Carbon Partnership: Breaking New Ground
Although New Zealand’s Emissions Trading Scheme was the first in the world to accept forestry offsets, many local forestry projects are ineligible for the program, forcing them to turn to the voluntary carbon markets where demand for offsets is limited. Consultancy Carbon Partnership explains the challenges facing Kiwi forest carbon projects within the context of its Rarakau project.
June 9 2014 | Consultancy Carbon Partnership has finished designing and developing a new methodology for New Zealand forests – specifically, for its Rarakau project. While this first project covers only 1,000 hectares, it is part of a larger program that applies to indigenous forests nationally. Since these forests existed before 1990, they didn’t qualify for New Zealand’s compliance markets. Instead, Director Sean Weaver created his own methodology for the voluntary carbon markets.
However, the voluntary market presents its own challenges: buyers usually prefer the Verified Carbon Standard (VCS) for forestry projects. While elements of the methodology were created with VCS, the overall project has been verified under the lesser-known ISO14064-2 carbon standard – principally because Carbon Partnership and its funders could not afford the transaction costs of the VCS path. But both standards present complications and New Zealand project developers face other larger risks in developing current projects, Weaver explained.

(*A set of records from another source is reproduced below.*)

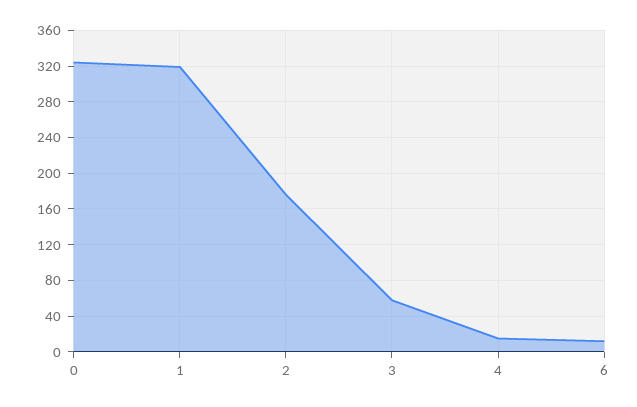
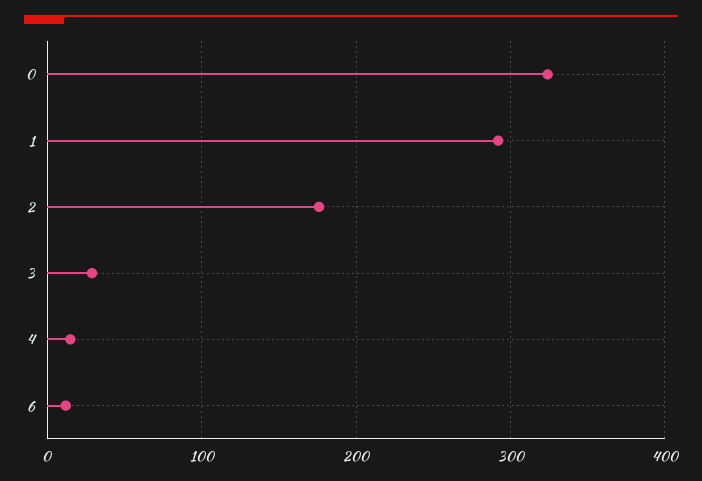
  {
    "0": 320,
-   "1": 320,
+   "1": 290,
    "2": 180,
-   "3": 60,
+   "3": 30,
    "4": 20,
    "6": 10
  }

Despite these hurdles, he hopes that the project’s strong biodiversity and conservation co-benefits will interest buyers – and he’s not afraid to look outside of the voluntary carbon markets to find them. Ecosystem Marketplace’s just released State of the Voluntary Carbon Markets 2014 executive summary highlights the growing trend (in New Zealand and elsewhere) of companies preferring and paying above-average prices for projects with strong co-benefits.
Kelley Hamrick: What stage are you at right now?
We’re just at the stage of commercializing the project. That’s also including a plan to try and find buyers who aren’t interested in carbon but are more interested in saving rainforests; for which, the bigger story is: what kind of forests are you protecting? Because, of course, there are buyers, even in the voluntary carbon market, who are more interested in a corporate social responsibility (CSR) claim than they are in offsetting carbon. It’s those kinds of people we need to try and connect with, for this particular project and program in New Zealand.